Extracted records:
◇ ◇ ◇ ◇

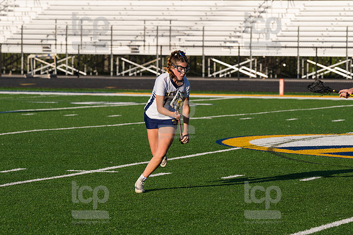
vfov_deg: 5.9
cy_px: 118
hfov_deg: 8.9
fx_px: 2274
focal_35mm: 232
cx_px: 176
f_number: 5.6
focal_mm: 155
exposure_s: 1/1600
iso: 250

◇ ◇ ◇ ◇

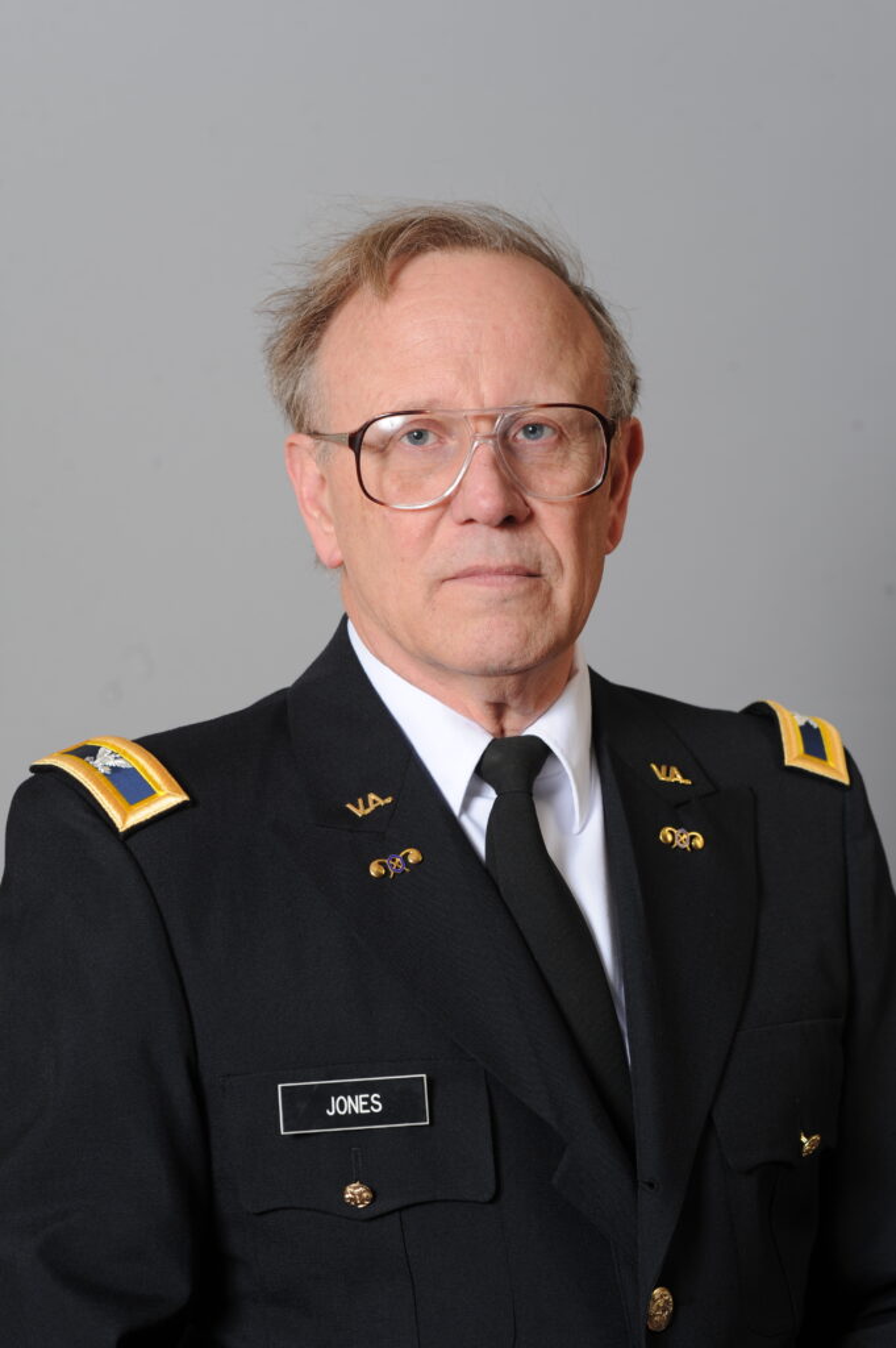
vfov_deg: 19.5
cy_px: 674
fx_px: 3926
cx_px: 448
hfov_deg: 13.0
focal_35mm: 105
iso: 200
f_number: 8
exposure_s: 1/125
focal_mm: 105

◇ ◇ ◇ ◇

#### WHAT NEEDS TO BE DONE
Print, without alteration, only the lines above between the one holding "vfov_deg: 19.5" and the one holding "focal_mm: 105", inclusive.

#### REPLY
vfov_deg: 19.5
cy_px: 674
fx_px: 3926
cx_px: 448
hfov_deg: 13.0
focal_35mm: 105
iso: 200
f_number: 8
exposure_s: 1/125
focal_mm: 105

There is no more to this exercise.